Wireless impressions
Wednesday, August 23rd, 2006There are a few defining technology moments for me. The first was when I saw a computer for the first time (I remember playing Frogger and Moon Patrol). The second was when I got a 486 as an upgrade to a PC XT; I was just not prepared for the speed increase. The next was when around 1995, when I realized that a three-block pedestrian street near me had a website. If a street could have a website, then the future surely had arrived.
I think that I had a fourth defining technology moment the other day. I got my cellphone to stream music from the Net. It’s not a major achievement, but here I was, holding a little box in my hand, receiving more data in a few seconds than I could have fit on any storage device just fifteen years prior. I could go anywhere in my home with this box, and my music — some music — would always be with me. And it’s not really the music that got me — after all, you could do this with radio for decades now.
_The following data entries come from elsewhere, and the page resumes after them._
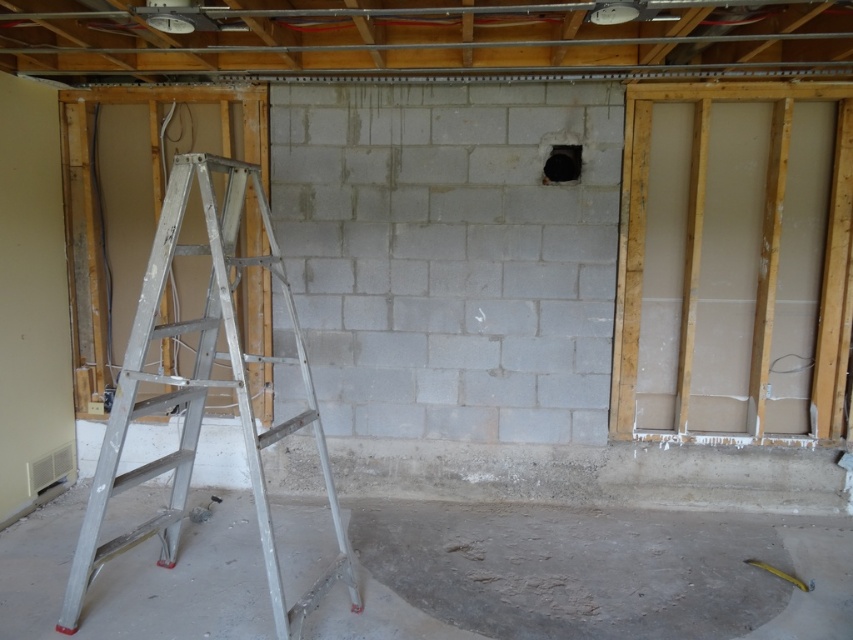
Question: From the image, what is the correct spatial relationship of smooth concrete floor at lower center in relation to silver metallic ladder at left?

Choices:
 (A) below
 (B) above

Answer: (A)

Question: Which of the following is the closest to the observer?

Choices:
 (A) (201, 385)
 (B) (140, 637)

Answer: (A)

Question: Is smooth concrete floor at lower center behind silver metallic ladder at left?

Choices:
 (A) no
 (B) yes

Answer: (B)

Question: Can you confirm if smooth concrete floor at lower center is wider than silver metallic ladder at left?

Choices:
 (A) yes
 (B) no

Answer: (A)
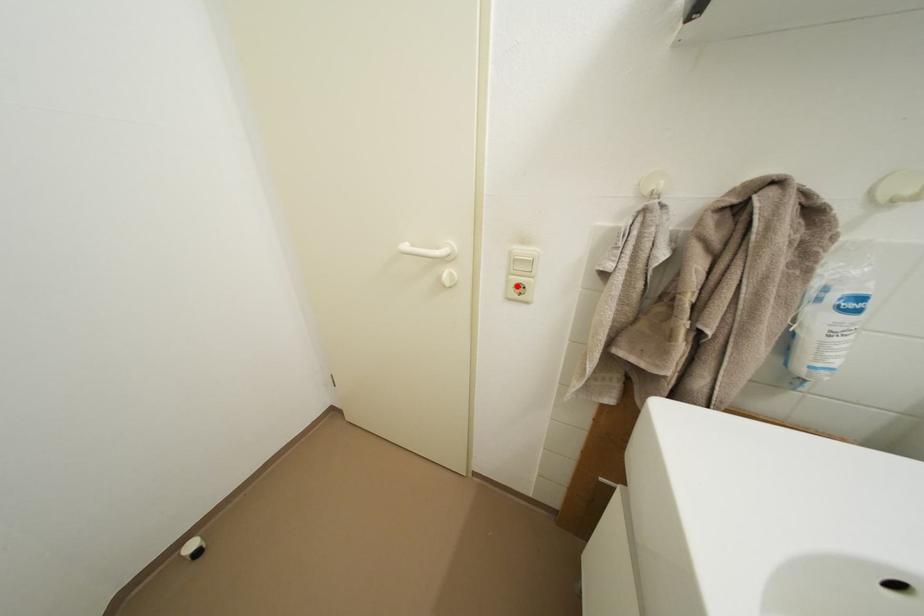
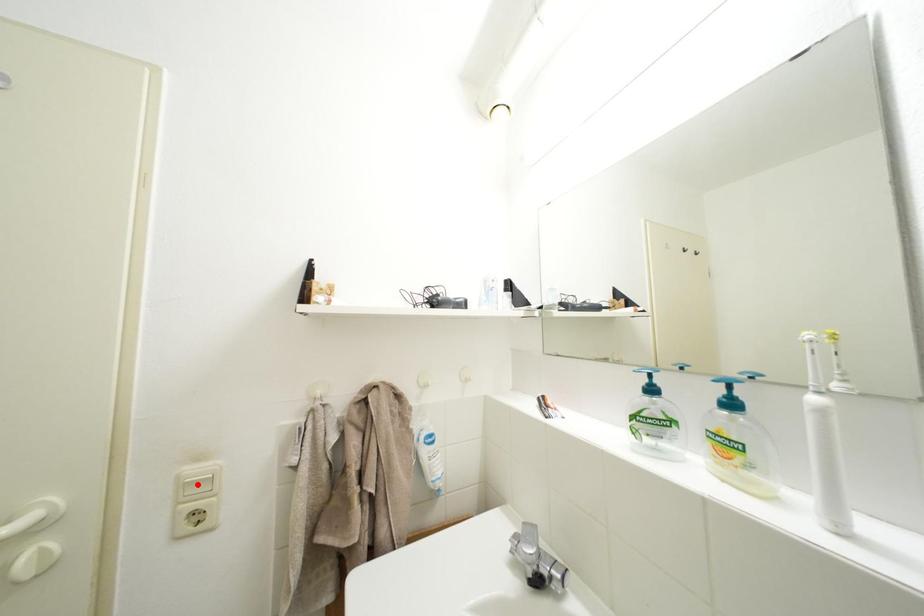
I am providing you with two images of the same scene from different viewpoints. A red point is marked on the first image and another point is marked on the second image. Are the points marked in image1 and image2 representing the same 3D position?

No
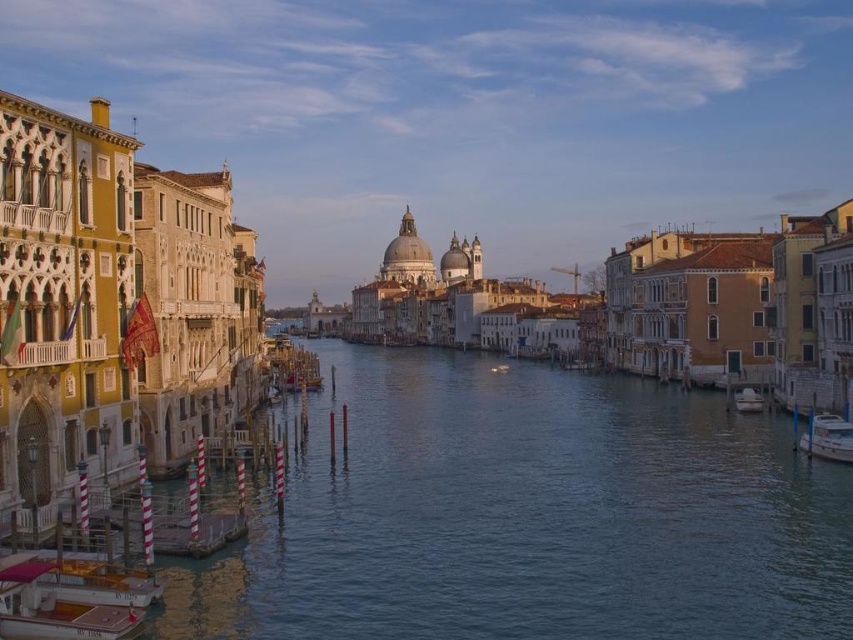
Question: Is wooden polished boat at lower left above white glossy boat at right?

Choices:
 (A) no
 (B) yes

Answer: (A)

Question: Which of the following is the closest to the observer?

Choices:
 (A) (821, 417)
 (B) (36, 637)

Answer: (B)

Question: Where is wooden polished boat at lower left located in relation to white glossy boat at lower right in the image?

Choices:
 (A) right
 (B) left

Answer: (B)

Question: Among these objects, which one is nearest to the camera?

Choices:
 (A) wooden polished boat at lower left
 (B) white glossy boat at lower right

Answer: (A)

Question: Which point is closer to the camera taking this photo?

Choices:
 (A) [738, 404]
 (B) [851, 456]

Answer: (B)

Question: Is wooden polished boat at lower left below white glossy boat at lower right?

Choices:
 (A) yes
 (B) no

Answer: (A)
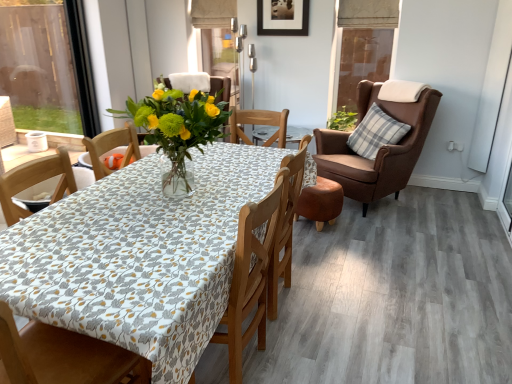
Question: Can you confirm if plaid fabric pillow at right is positioned to the left of transparent glass window screen at upper right?

Choices:
 (A) yes
 (B) no

Answer: (A)

Question: Can we say plaid fabric pillow at right lies outside transparent glass window screen at upper right?

Choices:
 (A) no
 (B) yes

Answer: (B)

Question: From a real-world perspective, is plaid fabric pillow at right located higher than transparent glass window screen at upper right?

Choices:
 (A) yes
 (B) no

Answer: (B)

Question: Does plaid fabric pillow at right have a smaller size compared to transparent glass window screen at upper right?

Choices:
 (A) yes
 (B) no

Answer: (B)

Question: From the image's perspective, would you say plaid fabric pillow at right is positioned over transparent glass window screen at upper right?

Choices:
 (A) yes
 (B) no

Answer: (B)

Question: Based on their sizes in the image, would you say green leafy plant at center is bigger or smaller than black matte picture frame at upper center?

Choices:
 (A) big
 (B) small

Answer: (A)

Question: Does point (340, 115) appear closer or farther from the camera than point (301, 13)?

Choices:
 (A) farther
 (B) closer

Answer: (A)

Question: Visually, is green leafy plant at center positioned to the left or to the right of black matte picture frame at upper center?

It’s the fact that I really do now have the jukebox-in-the-sky; I can listen to exactly what I want and where I want, without wires and with just my personal helper device. It’s also the fact that it wasn’t just music that was streaming; it was 40 kilobits per second of highly compressed data. I was connected; I was really part of the network. I took this further the next day: I plugged my jukebox-in-the-sky into my car’s auxiliary stereo port. Listening to my streaming station at 70 miles an hour, I was on the Internet, still part of the network.
I was receiving. This was definitely the fourth defining moment for me.